Salıncakta sallanıyorken, içinin ürpermesine anlam veremedi. Ayaklarını gökyüzüne uzatırken hissettiklerinin de manasını bulamadı. Durgun bir yaz gününde saçlarının uçuşması da anlamsızdı. İki direk arasına asılan ipte her gidiş gelişinde farklı hislere kapılacağını bilen birisi de değildi.
Salıncak her daim aynı yöne gidiyor, aynı yüksekliğe çıkarak geriye doğru iniyordu. Düşündü. Düşününce fark ettiği gerçeklik, onu yeni bir pencerenin önüne götürdü. O pencereden bugüne kadar hiç bakmamıştı. O pencereden bakmak hayatını değiştirecek. Düşüncelerinden başlayarak her hücresine kadar büyük etkilerde bulunacaktı.

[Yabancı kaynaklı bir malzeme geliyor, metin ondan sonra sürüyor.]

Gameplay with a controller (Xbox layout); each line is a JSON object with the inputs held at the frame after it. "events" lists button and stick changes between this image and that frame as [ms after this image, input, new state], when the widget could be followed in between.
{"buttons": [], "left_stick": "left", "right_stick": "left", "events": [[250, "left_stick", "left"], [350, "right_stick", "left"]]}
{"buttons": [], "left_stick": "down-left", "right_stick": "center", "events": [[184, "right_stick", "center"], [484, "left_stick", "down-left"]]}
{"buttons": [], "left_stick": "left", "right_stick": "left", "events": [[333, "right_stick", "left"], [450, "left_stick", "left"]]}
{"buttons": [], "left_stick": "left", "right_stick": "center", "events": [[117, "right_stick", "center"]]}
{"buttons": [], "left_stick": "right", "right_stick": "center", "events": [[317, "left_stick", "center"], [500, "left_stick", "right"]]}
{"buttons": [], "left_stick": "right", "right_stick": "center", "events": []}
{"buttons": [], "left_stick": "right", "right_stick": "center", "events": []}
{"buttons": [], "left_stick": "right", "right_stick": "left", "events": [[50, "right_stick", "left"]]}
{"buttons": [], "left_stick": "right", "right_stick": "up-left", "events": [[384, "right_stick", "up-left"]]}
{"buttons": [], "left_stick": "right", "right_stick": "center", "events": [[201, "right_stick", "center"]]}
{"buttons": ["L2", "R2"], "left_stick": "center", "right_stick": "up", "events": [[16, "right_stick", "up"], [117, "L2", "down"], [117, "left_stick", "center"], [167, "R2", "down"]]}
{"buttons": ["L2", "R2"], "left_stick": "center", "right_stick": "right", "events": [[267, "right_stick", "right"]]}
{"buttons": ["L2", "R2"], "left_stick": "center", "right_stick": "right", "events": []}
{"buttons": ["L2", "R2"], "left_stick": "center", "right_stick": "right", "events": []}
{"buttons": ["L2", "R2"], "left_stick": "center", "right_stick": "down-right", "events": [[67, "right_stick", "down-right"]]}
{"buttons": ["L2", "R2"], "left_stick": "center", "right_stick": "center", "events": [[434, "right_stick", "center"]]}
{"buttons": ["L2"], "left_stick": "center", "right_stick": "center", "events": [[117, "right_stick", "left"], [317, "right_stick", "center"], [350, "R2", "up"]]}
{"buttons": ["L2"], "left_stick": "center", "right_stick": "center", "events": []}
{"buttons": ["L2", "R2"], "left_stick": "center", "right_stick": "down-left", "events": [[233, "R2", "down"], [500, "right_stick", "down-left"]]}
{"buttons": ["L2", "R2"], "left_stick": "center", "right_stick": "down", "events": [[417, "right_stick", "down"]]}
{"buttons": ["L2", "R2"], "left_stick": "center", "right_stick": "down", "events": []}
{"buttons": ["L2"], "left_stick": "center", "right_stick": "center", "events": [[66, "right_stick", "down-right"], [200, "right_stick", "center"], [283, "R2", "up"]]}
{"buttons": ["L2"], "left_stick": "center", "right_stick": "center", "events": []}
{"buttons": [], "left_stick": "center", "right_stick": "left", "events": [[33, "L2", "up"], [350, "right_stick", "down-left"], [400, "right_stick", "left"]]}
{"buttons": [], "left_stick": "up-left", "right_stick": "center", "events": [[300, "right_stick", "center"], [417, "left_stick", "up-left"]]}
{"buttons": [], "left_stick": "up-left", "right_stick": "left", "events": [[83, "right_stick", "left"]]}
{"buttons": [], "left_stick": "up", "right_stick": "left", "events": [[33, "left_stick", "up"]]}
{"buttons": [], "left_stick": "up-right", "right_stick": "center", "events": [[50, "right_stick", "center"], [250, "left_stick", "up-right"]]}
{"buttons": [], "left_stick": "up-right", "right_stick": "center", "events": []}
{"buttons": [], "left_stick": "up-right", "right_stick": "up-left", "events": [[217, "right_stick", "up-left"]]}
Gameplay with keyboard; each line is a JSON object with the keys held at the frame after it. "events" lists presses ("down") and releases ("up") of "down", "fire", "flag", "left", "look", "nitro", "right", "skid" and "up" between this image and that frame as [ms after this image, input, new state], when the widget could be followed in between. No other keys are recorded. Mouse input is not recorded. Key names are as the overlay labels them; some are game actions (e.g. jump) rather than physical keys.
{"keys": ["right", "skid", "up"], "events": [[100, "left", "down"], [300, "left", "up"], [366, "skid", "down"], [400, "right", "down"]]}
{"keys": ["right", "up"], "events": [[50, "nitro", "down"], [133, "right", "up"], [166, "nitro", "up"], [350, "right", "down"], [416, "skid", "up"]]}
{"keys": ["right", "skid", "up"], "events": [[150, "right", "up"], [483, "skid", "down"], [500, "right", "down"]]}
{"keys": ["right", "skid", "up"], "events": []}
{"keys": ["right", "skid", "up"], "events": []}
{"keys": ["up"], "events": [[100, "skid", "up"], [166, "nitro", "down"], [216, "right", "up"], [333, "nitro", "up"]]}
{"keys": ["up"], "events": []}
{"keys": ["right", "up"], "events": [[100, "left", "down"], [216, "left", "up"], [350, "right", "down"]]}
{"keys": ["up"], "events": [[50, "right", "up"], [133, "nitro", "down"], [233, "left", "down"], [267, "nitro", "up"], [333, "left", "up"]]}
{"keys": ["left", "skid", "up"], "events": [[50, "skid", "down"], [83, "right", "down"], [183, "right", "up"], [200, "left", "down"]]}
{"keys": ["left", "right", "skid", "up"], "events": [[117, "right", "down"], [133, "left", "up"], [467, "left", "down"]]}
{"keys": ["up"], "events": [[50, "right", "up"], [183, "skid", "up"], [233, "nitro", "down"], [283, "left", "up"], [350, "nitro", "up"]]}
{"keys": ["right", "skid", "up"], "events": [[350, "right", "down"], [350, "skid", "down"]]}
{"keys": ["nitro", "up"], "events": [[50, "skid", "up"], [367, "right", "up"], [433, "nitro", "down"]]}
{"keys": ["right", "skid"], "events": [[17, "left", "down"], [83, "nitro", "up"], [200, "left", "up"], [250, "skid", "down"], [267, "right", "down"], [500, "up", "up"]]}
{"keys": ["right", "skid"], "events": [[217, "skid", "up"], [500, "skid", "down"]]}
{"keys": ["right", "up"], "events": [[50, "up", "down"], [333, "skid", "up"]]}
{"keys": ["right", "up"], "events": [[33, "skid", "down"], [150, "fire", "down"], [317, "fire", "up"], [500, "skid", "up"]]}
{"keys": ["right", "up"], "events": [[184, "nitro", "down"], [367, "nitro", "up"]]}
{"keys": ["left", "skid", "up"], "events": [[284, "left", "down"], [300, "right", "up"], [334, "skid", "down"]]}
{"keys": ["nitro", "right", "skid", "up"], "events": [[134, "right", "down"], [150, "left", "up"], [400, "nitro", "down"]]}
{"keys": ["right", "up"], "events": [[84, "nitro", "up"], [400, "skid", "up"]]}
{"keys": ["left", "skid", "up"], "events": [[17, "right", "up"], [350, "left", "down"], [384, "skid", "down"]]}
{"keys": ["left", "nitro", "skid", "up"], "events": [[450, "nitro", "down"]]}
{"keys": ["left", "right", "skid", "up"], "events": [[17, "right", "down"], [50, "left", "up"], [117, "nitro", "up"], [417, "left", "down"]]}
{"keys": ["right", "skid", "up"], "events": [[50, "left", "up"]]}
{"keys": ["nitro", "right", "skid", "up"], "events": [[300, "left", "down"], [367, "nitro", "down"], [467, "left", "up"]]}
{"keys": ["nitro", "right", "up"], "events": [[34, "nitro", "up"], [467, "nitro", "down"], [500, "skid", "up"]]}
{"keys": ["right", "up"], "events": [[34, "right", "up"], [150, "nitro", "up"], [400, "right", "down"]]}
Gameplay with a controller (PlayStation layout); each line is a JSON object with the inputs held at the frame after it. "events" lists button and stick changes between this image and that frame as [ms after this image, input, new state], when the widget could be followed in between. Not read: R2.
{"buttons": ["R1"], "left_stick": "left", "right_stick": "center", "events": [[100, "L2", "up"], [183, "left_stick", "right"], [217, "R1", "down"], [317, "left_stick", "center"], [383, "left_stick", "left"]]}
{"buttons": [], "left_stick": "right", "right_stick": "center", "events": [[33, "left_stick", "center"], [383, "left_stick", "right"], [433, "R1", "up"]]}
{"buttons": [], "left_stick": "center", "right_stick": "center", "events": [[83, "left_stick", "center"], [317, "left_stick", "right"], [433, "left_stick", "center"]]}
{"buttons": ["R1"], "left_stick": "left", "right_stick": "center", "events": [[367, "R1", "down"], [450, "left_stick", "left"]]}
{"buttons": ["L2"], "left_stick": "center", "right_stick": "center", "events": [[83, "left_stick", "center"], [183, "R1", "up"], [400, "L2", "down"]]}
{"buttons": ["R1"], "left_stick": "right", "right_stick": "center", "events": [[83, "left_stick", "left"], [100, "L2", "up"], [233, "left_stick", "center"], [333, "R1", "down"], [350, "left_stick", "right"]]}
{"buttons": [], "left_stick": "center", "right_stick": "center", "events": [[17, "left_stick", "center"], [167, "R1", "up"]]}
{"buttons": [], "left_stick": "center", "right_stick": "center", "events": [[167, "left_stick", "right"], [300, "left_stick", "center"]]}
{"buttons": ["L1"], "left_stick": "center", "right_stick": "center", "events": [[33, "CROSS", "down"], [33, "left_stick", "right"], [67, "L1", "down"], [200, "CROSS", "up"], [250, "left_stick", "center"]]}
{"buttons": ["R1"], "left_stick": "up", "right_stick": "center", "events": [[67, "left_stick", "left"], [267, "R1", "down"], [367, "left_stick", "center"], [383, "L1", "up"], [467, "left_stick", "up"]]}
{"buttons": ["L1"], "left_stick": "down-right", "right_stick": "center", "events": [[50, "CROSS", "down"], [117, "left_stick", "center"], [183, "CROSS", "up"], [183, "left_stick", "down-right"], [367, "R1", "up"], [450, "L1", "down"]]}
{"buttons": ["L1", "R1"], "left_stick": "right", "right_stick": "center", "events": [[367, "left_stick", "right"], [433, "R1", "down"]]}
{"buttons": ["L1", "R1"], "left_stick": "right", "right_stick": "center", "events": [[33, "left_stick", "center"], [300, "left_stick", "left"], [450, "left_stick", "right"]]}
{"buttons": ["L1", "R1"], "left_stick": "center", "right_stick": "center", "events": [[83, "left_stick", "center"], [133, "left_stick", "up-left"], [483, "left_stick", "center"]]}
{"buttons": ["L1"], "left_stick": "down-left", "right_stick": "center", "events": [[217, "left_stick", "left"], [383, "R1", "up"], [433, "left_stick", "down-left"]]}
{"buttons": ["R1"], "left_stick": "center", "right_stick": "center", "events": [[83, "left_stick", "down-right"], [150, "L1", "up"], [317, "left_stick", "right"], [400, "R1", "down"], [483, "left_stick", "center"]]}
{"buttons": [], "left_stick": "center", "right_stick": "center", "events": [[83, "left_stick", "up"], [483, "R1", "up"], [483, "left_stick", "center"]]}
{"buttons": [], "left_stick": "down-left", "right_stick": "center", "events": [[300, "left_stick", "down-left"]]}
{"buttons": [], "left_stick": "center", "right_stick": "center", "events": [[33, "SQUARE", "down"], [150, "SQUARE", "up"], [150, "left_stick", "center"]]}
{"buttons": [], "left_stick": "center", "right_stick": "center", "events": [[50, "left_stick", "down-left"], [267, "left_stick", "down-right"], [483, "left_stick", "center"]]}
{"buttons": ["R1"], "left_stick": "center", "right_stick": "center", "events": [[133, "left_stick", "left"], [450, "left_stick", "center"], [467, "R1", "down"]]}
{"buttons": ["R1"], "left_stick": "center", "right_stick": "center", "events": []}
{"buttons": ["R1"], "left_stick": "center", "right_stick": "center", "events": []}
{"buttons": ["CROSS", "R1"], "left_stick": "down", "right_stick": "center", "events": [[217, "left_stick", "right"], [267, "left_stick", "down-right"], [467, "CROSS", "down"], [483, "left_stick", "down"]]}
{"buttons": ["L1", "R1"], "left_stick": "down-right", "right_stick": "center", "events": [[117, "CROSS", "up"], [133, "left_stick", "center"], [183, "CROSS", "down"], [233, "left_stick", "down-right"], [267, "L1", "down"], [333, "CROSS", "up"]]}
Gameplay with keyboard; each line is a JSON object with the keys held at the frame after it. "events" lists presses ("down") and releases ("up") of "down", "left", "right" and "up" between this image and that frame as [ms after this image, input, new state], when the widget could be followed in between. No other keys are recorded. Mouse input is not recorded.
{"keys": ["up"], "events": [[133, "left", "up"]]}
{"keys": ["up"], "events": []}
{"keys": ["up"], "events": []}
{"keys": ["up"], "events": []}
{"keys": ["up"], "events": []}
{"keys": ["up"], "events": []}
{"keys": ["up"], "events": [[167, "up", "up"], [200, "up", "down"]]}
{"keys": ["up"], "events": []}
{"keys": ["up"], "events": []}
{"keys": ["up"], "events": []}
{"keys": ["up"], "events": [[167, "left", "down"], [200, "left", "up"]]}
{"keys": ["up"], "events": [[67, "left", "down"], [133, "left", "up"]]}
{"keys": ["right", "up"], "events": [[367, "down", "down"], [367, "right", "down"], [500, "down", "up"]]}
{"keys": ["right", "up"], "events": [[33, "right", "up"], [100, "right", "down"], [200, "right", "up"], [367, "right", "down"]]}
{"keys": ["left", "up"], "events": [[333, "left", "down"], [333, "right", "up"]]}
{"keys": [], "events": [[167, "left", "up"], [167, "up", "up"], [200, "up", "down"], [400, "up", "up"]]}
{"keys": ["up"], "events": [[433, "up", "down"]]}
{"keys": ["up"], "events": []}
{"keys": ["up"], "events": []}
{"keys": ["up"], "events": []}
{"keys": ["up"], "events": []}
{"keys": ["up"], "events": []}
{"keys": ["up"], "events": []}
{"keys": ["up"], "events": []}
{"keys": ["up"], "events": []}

Pencereden yeşil bir ovaya gözlerini dikti. Hayatını düşündü. Düşündü. Düşününce hayatı pencereden baktığı manzarada belirdi. Salıncak gibi bir hayat. Bir yukarı, bir aşağı. Onun hayat salıncağındaki iki direkten biri en yakın arkadaşı Yaser'di. Yaser boyu boyunca huyu huyunca delikanlı bir gençti. Niyeti iyi, zekası güçlü, konuşması seviyeliydi. İkinci direk ise sevdiği kız Latife'ydi. Latife mısralar boyunca yazılsa hiç bitmeyecek bir şiir gibiydi. Uzunca saçları, kömür karası gözleri, ay gibi teni, minicik elleriyle hayranlık uyandıran genç bir kızdı.
Salıncağın ipleri ise onun hayatta yaptığı doğru ve yanlışlardı. Kimi zaman doğruları ağır basar denge şaşar, kimi zaman yanlışlar artar denge şaşardı.